───── Supplied material
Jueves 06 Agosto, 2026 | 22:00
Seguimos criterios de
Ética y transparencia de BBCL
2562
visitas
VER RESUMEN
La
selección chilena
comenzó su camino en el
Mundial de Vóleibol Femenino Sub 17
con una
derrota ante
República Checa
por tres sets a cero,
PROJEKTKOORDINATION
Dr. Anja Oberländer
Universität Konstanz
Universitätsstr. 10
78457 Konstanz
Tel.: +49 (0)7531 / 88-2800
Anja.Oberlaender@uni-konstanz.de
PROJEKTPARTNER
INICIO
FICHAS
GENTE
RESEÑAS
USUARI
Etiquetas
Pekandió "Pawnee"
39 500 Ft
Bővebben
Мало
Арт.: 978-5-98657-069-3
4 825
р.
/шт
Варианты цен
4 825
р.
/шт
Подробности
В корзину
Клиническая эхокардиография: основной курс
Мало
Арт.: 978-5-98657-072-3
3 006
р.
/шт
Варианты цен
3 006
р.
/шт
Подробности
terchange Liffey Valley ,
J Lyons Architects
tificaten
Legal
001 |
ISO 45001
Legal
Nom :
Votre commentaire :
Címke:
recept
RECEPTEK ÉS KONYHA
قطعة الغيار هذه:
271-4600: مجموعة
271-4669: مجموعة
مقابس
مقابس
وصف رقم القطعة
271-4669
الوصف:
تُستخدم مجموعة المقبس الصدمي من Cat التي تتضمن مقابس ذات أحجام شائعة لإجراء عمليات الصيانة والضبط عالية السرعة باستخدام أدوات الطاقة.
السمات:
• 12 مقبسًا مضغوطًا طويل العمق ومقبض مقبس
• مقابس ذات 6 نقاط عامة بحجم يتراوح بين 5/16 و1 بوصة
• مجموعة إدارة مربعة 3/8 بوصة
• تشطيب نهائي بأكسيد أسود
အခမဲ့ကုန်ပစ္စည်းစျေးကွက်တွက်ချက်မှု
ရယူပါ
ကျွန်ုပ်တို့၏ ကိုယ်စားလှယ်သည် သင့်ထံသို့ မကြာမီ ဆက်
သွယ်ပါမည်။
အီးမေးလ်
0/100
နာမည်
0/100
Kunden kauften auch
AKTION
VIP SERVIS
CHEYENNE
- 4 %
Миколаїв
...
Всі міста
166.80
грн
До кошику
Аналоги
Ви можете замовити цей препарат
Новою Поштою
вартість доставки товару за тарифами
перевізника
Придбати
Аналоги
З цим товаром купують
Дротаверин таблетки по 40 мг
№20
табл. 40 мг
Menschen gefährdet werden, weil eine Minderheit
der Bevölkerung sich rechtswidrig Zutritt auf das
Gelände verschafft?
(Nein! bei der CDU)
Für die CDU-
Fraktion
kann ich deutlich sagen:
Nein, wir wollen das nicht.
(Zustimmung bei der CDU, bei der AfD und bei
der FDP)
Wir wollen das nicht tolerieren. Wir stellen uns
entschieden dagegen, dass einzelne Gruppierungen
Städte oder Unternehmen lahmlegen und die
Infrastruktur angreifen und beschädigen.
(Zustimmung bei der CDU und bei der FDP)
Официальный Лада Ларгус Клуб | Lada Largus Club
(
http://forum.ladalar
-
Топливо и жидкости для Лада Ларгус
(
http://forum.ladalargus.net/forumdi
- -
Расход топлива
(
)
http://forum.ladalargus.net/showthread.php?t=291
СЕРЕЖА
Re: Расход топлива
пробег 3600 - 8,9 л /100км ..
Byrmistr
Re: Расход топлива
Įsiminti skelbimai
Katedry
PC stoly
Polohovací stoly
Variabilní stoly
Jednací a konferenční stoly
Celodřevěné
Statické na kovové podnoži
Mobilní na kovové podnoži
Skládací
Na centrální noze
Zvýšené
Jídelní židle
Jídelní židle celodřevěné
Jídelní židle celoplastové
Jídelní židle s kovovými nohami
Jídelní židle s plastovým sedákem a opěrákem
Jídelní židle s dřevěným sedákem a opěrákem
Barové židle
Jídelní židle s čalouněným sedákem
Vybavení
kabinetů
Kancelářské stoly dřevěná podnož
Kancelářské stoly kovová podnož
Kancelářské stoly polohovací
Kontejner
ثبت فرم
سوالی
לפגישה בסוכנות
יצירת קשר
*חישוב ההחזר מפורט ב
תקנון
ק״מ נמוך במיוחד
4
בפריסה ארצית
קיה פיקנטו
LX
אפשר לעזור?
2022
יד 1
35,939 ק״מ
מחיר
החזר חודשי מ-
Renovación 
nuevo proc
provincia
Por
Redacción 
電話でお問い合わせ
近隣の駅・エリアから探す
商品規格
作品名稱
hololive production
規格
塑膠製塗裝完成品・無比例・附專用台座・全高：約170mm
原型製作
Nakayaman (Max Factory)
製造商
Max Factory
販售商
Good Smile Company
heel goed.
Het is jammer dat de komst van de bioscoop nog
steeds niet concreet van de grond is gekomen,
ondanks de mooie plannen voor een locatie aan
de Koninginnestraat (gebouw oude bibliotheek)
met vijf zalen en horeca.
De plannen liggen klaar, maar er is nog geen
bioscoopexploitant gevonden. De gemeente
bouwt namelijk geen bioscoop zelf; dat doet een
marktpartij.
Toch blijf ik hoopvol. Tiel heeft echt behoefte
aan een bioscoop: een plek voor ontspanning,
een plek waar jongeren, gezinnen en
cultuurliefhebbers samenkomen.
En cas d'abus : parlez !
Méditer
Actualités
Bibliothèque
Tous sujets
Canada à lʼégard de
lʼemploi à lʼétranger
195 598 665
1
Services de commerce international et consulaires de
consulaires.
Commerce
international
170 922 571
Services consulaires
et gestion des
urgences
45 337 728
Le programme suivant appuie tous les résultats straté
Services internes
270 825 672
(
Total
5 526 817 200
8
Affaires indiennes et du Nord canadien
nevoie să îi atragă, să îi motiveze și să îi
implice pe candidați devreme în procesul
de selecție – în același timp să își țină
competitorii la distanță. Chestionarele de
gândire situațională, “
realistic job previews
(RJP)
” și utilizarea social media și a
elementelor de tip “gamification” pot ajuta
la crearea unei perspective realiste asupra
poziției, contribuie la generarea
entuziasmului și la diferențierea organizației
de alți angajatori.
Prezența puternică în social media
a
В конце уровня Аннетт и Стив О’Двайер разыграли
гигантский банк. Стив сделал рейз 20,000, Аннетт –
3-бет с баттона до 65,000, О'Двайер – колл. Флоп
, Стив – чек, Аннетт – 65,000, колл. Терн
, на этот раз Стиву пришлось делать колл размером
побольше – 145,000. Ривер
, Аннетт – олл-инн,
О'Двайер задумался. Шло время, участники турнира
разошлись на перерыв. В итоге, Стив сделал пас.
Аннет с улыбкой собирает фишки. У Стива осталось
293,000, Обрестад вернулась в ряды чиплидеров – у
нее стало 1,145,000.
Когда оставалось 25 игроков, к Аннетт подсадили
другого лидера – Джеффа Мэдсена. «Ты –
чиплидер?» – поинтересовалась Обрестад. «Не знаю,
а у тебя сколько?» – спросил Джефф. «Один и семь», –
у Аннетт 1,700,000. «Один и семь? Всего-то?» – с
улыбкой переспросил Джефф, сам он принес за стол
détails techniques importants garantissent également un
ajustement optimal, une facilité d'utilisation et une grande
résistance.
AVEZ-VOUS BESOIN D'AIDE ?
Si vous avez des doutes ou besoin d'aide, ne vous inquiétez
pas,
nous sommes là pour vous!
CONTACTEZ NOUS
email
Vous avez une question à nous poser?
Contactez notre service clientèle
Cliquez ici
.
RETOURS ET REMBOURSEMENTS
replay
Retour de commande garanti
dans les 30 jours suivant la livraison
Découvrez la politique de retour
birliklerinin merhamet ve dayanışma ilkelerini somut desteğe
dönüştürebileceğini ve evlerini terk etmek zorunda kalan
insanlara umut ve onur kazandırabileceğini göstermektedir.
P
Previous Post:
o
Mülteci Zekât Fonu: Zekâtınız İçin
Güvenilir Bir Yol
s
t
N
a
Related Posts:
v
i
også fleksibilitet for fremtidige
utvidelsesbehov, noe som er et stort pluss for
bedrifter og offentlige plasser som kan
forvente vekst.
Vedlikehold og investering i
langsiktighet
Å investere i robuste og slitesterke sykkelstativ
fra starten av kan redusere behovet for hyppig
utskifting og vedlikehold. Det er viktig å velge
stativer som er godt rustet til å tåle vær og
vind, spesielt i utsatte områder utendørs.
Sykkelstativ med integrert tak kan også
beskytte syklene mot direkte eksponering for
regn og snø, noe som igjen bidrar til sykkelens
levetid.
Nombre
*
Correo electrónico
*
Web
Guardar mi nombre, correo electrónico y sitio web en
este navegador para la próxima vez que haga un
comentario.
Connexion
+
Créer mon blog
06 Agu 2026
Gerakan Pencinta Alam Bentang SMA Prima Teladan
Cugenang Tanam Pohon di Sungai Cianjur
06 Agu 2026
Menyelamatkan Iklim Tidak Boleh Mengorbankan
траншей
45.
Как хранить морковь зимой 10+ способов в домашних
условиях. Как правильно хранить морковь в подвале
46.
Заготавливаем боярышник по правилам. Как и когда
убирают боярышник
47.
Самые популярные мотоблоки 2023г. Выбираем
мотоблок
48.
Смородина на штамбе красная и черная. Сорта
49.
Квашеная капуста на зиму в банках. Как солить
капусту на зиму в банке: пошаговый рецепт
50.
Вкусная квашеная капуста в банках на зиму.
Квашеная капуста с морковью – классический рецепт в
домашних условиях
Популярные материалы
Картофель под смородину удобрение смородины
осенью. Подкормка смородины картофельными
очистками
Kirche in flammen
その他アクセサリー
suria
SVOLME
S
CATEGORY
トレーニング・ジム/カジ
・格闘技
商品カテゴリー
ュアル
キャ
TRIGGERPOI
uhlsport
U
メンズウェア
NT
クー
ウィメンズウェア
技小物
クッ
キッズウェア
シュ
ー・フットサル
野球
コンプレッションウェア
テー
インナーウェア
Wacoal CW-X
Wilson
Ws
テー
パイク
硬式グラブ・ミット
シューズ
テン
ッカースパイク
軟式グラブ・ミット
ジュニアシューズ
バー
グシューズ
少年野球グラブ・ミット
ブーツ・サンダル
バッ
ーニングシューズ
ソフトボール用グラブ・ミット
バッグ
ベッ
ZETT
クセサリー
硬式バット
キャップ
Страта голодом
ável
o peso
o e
──────────
All that should be written out is the stretch of lines above between the one holding "مربعة 3/8 بوصة" and the one holding "(Zustimmung bei der CDU und bei der FDP)", inclusive, exactly as given.

• مجموعة إدارة مربعة 3/8 بوصة
• تشطيب نهائي بأكسيد أسود
အခမဲ့ကုန်ပစ္စည်းစျေးကွက်တွက်ချက်မှု
ရယူပါ
ကျွန်ုပ်တို့၏ ကိုယ်စားလှယ်သည် သင့်ထံသို့ မကြာမီ ဆက်
သွယ်ပါမည်။
အီးမေးလ်
0/100
နာမည်
0/100
Kunden kauften auch
AKTION
VIP SERVIS
CHEYENNE
- 4 %
Миколаїв
...
Всі міста
166.80
грн
До кошику
Аналоги
Ви можете замовити цей препарат
Новою Поштою
вартість доставки товару за тарифами
перевізника
Придбати
Аналоги
З цим товаром купують
Дротаверин таблетки по 40 мг
№20
табл. 40 мг
Menschen gefährdet werden, weil eine Minderheit
der Bevölkerung sich rechtswidrig Zutritt auf das
Gelände verschafft?
(Nein! bei der CDU)
Für die CDU-
Fraktion
kann ich deutlich sagen:
Nein, wir wollen das nicht.
(Zustimmung bei der CDU, bei der AfD und bei
der FDP)
Wir wollen das nicht tolerieren. Wir stellen uns
entschieden dagegen, dass einzelne Gruppierungen
Städte oder Unternehmen lahmlegen und die
Infrastruktur angreifen und beschädigen.
(Zustimmung bei der CDU und bei der FDP)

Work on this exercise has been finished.